“Get to grips with IT risk” say Irish, German central banks

Too many incidents are caused by a lax approach to technology, the Central Bank of Ireland and Bundesbank agree

Senior officials from both Central Bank of Ireland and the Deutsche Bundesbank have warned bank management teams that they must work harder to ensure they have the right culture in place to tackle IT risks.

Gerry-Cross-Irish-Central-Bank

Gerry Cross, Irish Central Bank

“We believe that there is significant weakness in this area and will be seeking change,” said Gerry Cross, the Irish central bank’s director in charge of policy and risk, speaking at the annual general meeting of the Association of Compliance Officers in Ireland recently.

“A substantial number of technology incidents are caused or facilitated by inadequate performance by regulated firms,” said Cross.

He blamed: “A failure to see technology risk with the importance it has; a lax approach which sees technology risk as being for the IT folks to handle; a lack of senior management and board engagement; underinvestment; herding behaviour; poor security practices; ineffective procedures; outsourcing control failures; etc.”

Cross highlighted the importance of an improved risk culture at financial firms, placing ownership of technology risk and cyber-security at board and senior management level. “Final responsibility cannot be delegated or outsourced.”

The Central Bank of Ireland has started the process to bring about change in technology risk culture, Cross said.  Questionnaires have been sent to banks asking about their cyber-security preparedness and resilience and the central bank’s banking IT risk risk team is performing inspections to check that firms have the right countermeasures in place.

“Technology is at the heart of modern financial services. When it goes wrong it can pose threats to all of the things the Central Bank cares about,” Cross said. The Irish central bank has said it will soon publish an initial paper setting out its current thinking and its overall expectations of regulated firms’ risk management early in 2016.

Tough lessons

Meanwhile, a senior Bundesbank board member has revealed that the German central bank has learned some tough lessons from cyber-attacks on its own systems.

“The financial sector is not only a major target but is also vulnerable to almost every conceivable type of cyber risk,” said Dr Andreas Dombret in  speech last month. “Pity for the financial sector, but good for the other industries because this makes it a repository of best practices which are also applicable to other parts of the economy.”

As a potential target, said Dombret, the Bundesbank has been able to develop some expertise on cyber defence. One lesson, he said, was that the Bundesbank has identified a trade-off between the need to use mobile devices and the need to use data sparingly. The Bundesbank now asks its staff to use mobile data only when necessary.
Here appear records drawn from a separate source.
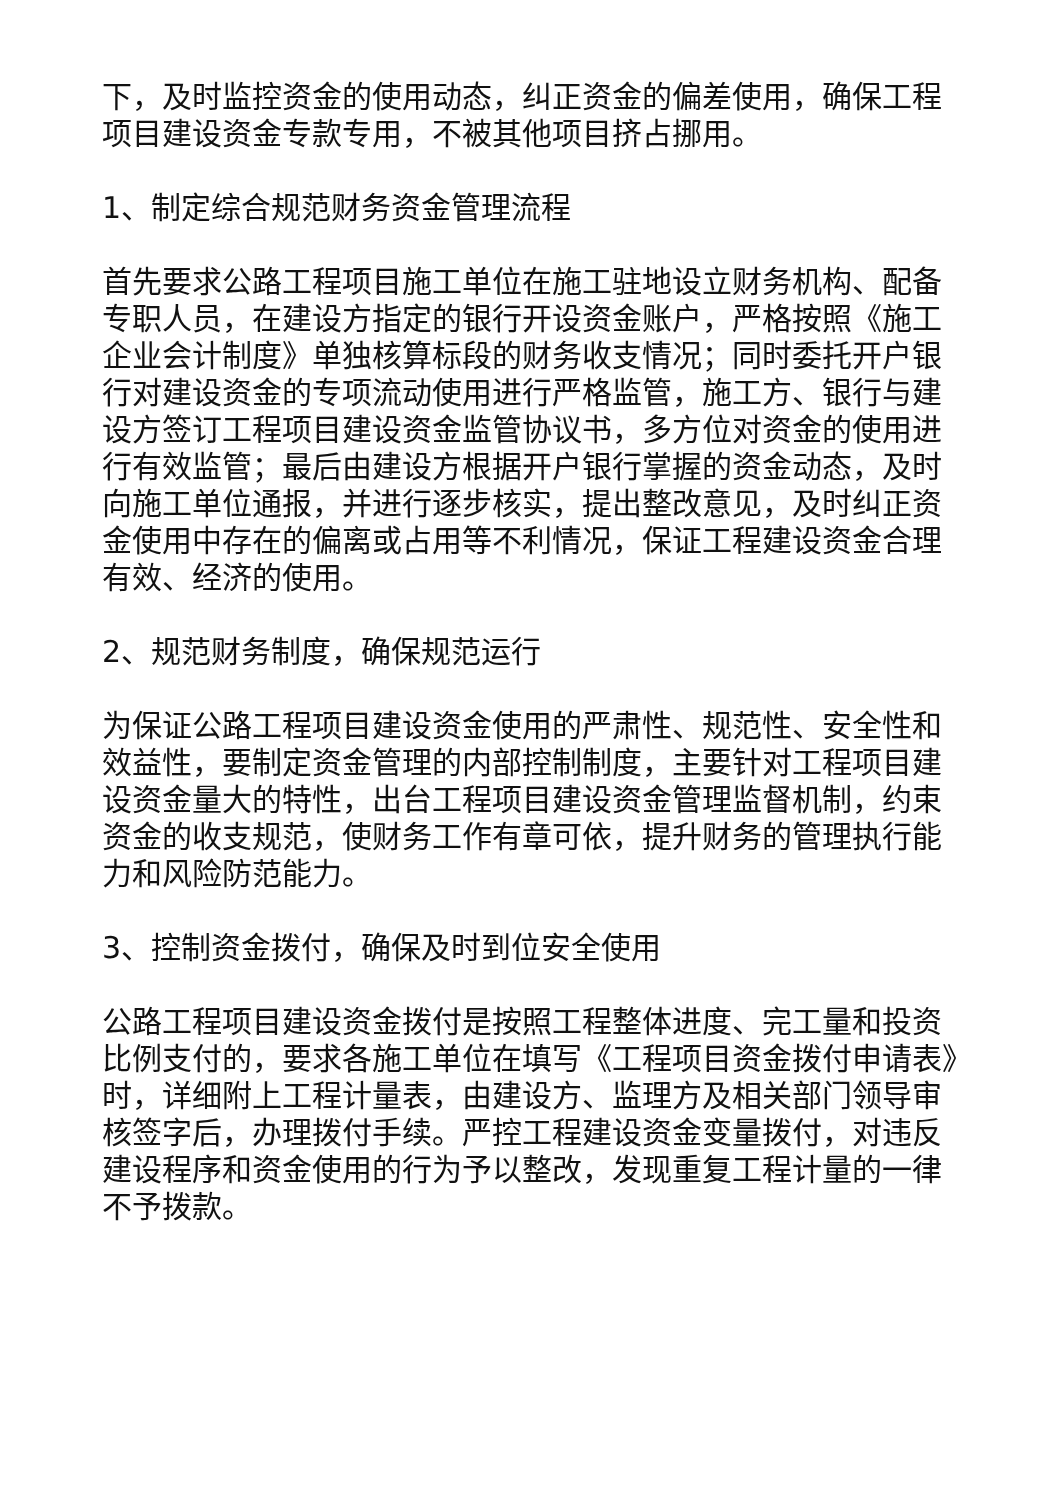下，及时监控资金的使用动态，纠正资金的偏差使用，确保工程项目建设资金专款专用，不被其他项目挤占挪用。
1、制定综合规范财务资金管理流程
首先要求公路工程项目施工单位在施工驻地设立财务机构、配备专职人员，在建设方指定的银行开设资金账户，严格按照《施工企业会计制度》单独核算标段的财务收支情况；同时委托开户银行对建设资金的专项流动使用进行严格监管，施工方、银行与建设方签订工程项目建设资金监管协议书，多方位对资金的使用进行有效监管；最后由建设方根据开户银行掌握的资金动态，及时向施工单位通报，并进行逐步核实，提出整改意见，及时纠正资金使用中存在的偏离或占用等不利情况，保证工程建设资金合理有效、经济的使用。
2、规范财务制度，确保规范运行
为保证公路工程项目建设资金使用的严肃性、规范性、安全性和效益性，要制定资金管理的内部控制制度，主要针对工程项目建设资金量大的特性，出台工程项目建设资金管理监督机制，约束资金的收支规范，使财务工作有章可依，提升财务的管理执行能力和风险防范能力。
3、控制资金拨付，确保及时到位安全使用
公路工程项目建设资金拨付是按照工程整体进度、完工量和投资比例支付的，要求各施工单位在填写《工程项目资金拨付申请表》时，详细附上工程计量表，由建设方、监理方及相关部门领导审核签字后，办理拨付手续。严控工程建设资金变量拨付，对违反建设程序和资金使用的行为予以整改，发现重复工程计量的一律不予拨款。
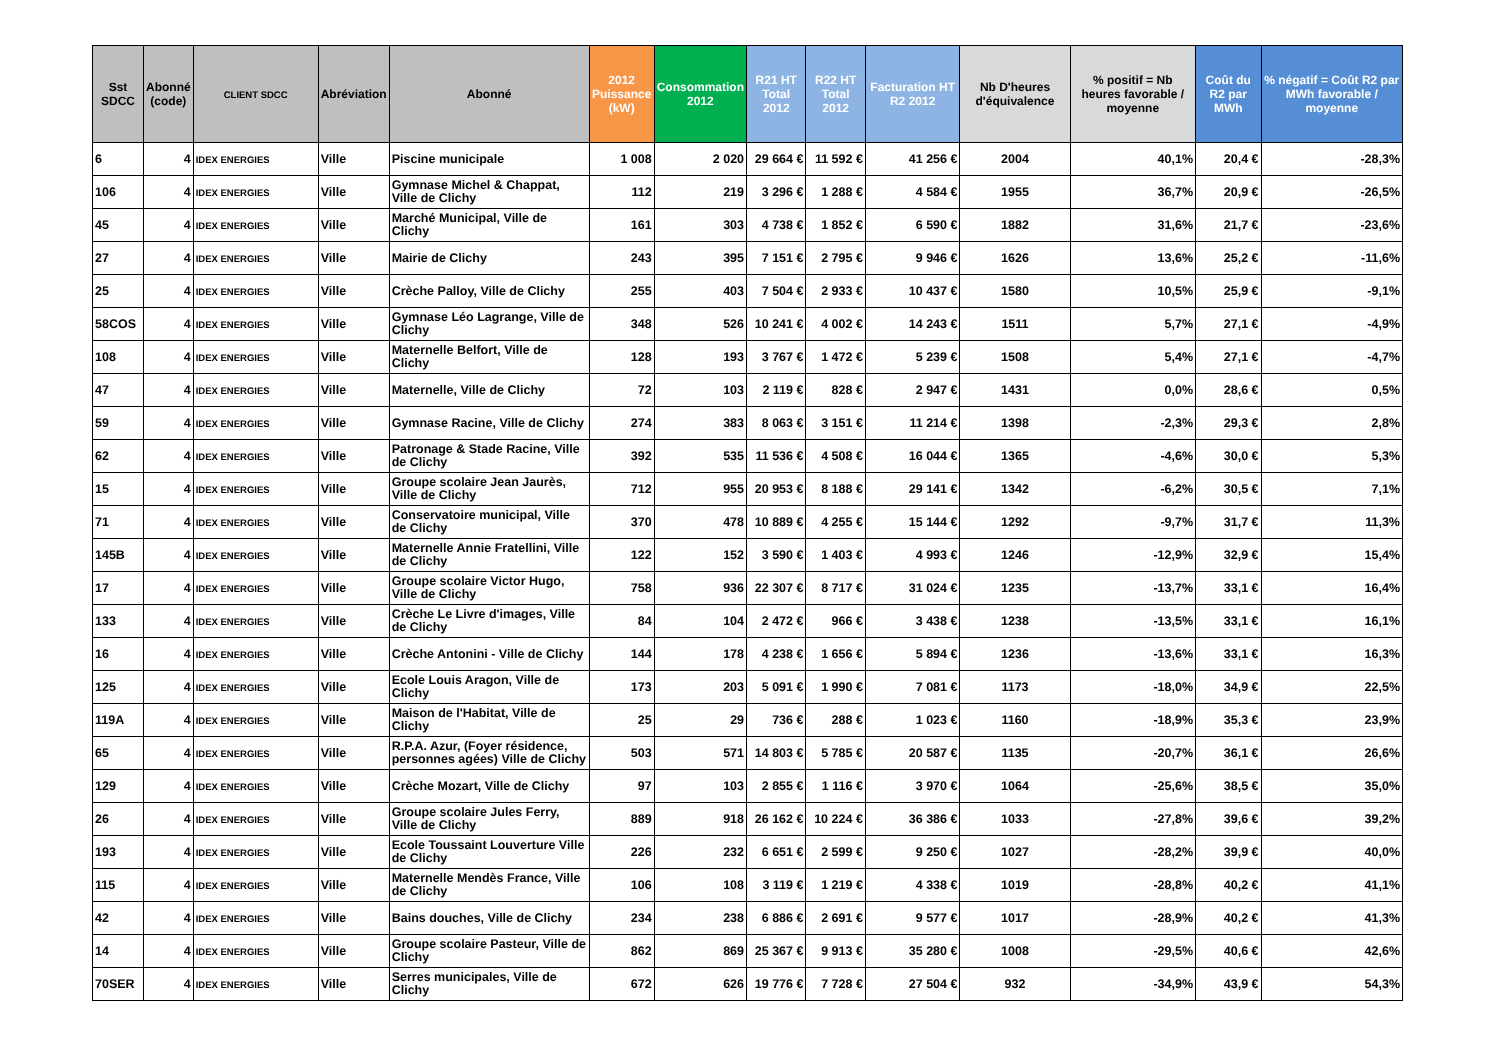| Sst SDCC | Abonné (code) | CLIENT SDCC | Abréviation | Abonné | 2012 Puissance (kW) | Consommation 2012 | R21 HT Total 2012 | R22 HT Total 2012 | Facturation HT R2 2012 | Nb D'heures d'équivalence | % positif = Nb heures favorable / moyenne | Coût du R2 par MWh | % négatif = Coût R2 par MWh favorable / moyenne |
| --- | --- | --- | --- | --- | --- | --- | --- | --- | --- | --- | --- | --- | --- |
| 6 | 4 | IDEX ENERGIES | Ville | Piscine municipale | 1 008 | 2 020 | 29 664 € | 11 592 € | 41 256 € | 2004 | 40,1% | 20,4 € | -28,3% |
| 106 | 4 | IDEX ENERGIES | Ville | Gymnase Michel & Chappat, Ville de Clichy | 112 | 219 | 3 296 € | 1 288 € | 4 584 € | 1955 | 36,7% | 20,9 € | -26,5% |
| 45 | 4 | IDEX ENERGIES | Ville | Marché Municipal, Ville de Clichy | 161 | 303 | 4 738 € | 1 852 € | 6 590 € | 1882 | 31,6% | 21,7 € | -23,6% |
| 27 | 4 | IDEX ENERGIES | Ville | Mairie de Clichy | 243 | 395 | 7 151 € | 2 795 € | 9 946 € | 1626 | 13,6% | 25,2 € | -11,6% |
| 25 | 4 | IDEX ENERGIES | Ville | Crèche Palloy, Ville de Clichy | 255 | 403 | 7 504 € | 2 933 € | 10 437 € | 1580 | 10,5% | 25,9 € | -9,1% |
| 58COS | 4 | IDEX ENERGIES | Ville | Gymnase Léo Lagrange, Ville de Clichy | 348 | 526 | 10 241 € | 4 002 € | 14 243 € | 1511 | 5,7% | 27,1 € | -4,9% |
| 108 | 4 | IDEX ENERGIES | Ville | Maternelle Belfort, Ville de Clichy | 128 | 193 | 3 767 € | 1 472 € | 5 239 € | 1508 | 5,4% | 27,1 € | -4,7% |
| 47 | 4 | IDEX ENERGIES | Ville | Maternelle, Ville de Clichy | 72 | 103 | 2 119 € | 828 € | 2 947 € | 1431 | 0,0% | 28,6 € | 0,5% |
| 59 | 4 | IDEX ENERGIES | Ville | Gymnase Racine, Ville de Clichy | 274 | 383 | 8 063 € | 3 151 € | 11 214 € | 1398 | -2,3% | 29,3 € | 2,8% |
| 62 | 4 | IDEX ENERGIES | Ville | Patronage & Stade Racine, Ville de Clichy | 392 | 535 | 11 536 € | 4 508 € | 16 044 € | 1365 | -4,6% | 30,0 € | 5,3% |
| 15 | 4 | IDEX ENERGIES | Ville | Groupe scolaire Jean Jaurès, Ville de Clichy | 712 | 955 | 20 953 € | 8 188 € | 29 141 € | 1342 | -6,2% | 30,5 € | 7,1% |
| 71 | 4 | IDEX ENERGIES | Ville | Conservatoire municipal, Ville de Clichy | 370 | 478 | 10 889 € | 4 255 € | 15 144 € | 1292 | -9,7% | 31,7 € | 11,3% |
| 145B | 4 | IDEX ENERGIES | Ville | Maternelle Annie Fratellini, Ville de Clichy | 122 | 152 | 3 590 € | 1 403 € | 4 993 € | 1246 | -12,9% | 32,9 € | 15,4% |
| 17 | 4 | IDEX ENERGIES | Ville | Groupe scolaire Victor Hugo, Ville de Clichy | 758 | 936 | 22 307 € | 8 717 € | 31 024 € | 1235 | -13,7% | 33,1 € | 16,4% |
| 133 | 4 | IDEX ENERGIES | Ville | Crèche Le Livre d'images, Ville de Clichy | 84 | 104 | 2 472 € | 966 € | 3 438 € | 1238 | -13,5% | 33,1 € | 16,1% |
| 16 | 4 | IDEX ENERGIES | Ville | Crèche Antonini - Ville de Clichy | 144 | 178 | 4 238 € | 1 656 € | 5 894 € | 1236 | -13,6% | 33,1 € | 16,3% |
| 125 | 4 | IDEX ENERGIES | Ville | Ecole Louis Aragon, Ville de Clichy | 173 | 203 | 5 091 € | 1 990 € | 7 081 € | 1173 | -18,0% | 34,9 € | 22,5% |
| 119A | 4 | IDEX ENERGIES | Ville | Maison de l'Habitat, Ville de Clichy | 25 | 29 | 736 € | 288 € | 1 023 € | 1160 | -18,9% | 35,3 € | 23,9% |
| 65 | 4 | IDEX ENERGIES | Ville | R.P.A. Azur, (Foyer résidence, personnes agées) Ville de Clichy | 503 | 571 | 14 803 € | 5 785 € | 20 587 € | 1135 | -20,7% | 36,1 € | 26,6% |
| 129 | 4 | IDEX ENERGIES | Ville | Crèche Mozart, Ville de Clichy | 97 | 103 | 2 855 € | 1 116 € | 3 970 € | 1064 | -25,6% | 38,5 € | 35,0% |
| 26 | 4 | IDEX ENERGIES | Ville | Groupe scolaire Jules Ferry, Ville de Clichy | 889 | 918 | 26 162 € | 10 224 € | 36 386 € | 1033 | -27,8% | 39,6 € | 39,2% |
| 193 | 4 | IDEX ENERGIES | Ville | Ecole Toussaint Louverture Ville de Clichy | 226 | 232 | 6 651 € | 2 599 € | 9 250 € | 1027 | -28,2% | 39,9 € | 40,0% |
| 115 | 4 | IDEX ENERGIES | Ville | Maternelle Mendès France, Ville de Clichy | 106 | 108 | 3 119 € | 1 219 € | 4 338 € | 1019 | -28,8% | 40,2 € | 41,1% |
| 42 | 4 | IDEX ENERGIES | Ville | Bains douches, Ville de Clichy | 234 | 238 | 6 886 € | 2 691 € | 9 577 € | 1017 | -28,9% | 40,2 € | 41,3% |
| 14 | 4 | IDEX ENERGIES | Ville | Groupe scolaire Pasteur, Ville de Clichy | 862 | 869 | 25 367 € | 9 913 € | 35 280 € | 1008 | -29,5% | 40,6 € | 42,6% |
| 70SER | 4 | IDEX ENERGIES | Ville | Serres municipales, Ville de Clichy | 672 | 626 | 19 776 € | 7 728 € | 27 504 € | 932 | -34,9% | 43,9 € | 54,3% |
Noting that banks are starting to use big data to discover unusual patterns that point to a cyber attack, Dombret cautioned that: “Form a governance point of view, setting the right priorities can make a huge difference. We have seen cases in which banks expend a lot of resources on deterring sophisticated assaults while omitting the most basic of measures.”

“Humans are often the weakest link in IT processes. Targeting ‘digital carelessness’ among customers and staff is usually a good way to achieve fast results in mitigating risk.”

And, like the Bank of Ireland, the Bundesbank is concerned that bank management breakdown the ‘accountability firewall’ that stops senior managers from taking on responsibility for cyber risk. “We therefore demand that banks clarify what is at stake and how the risks are supposed to be governed. This is called a cyber strategy, and every bank is required to have a convincing one, “ said Dombret.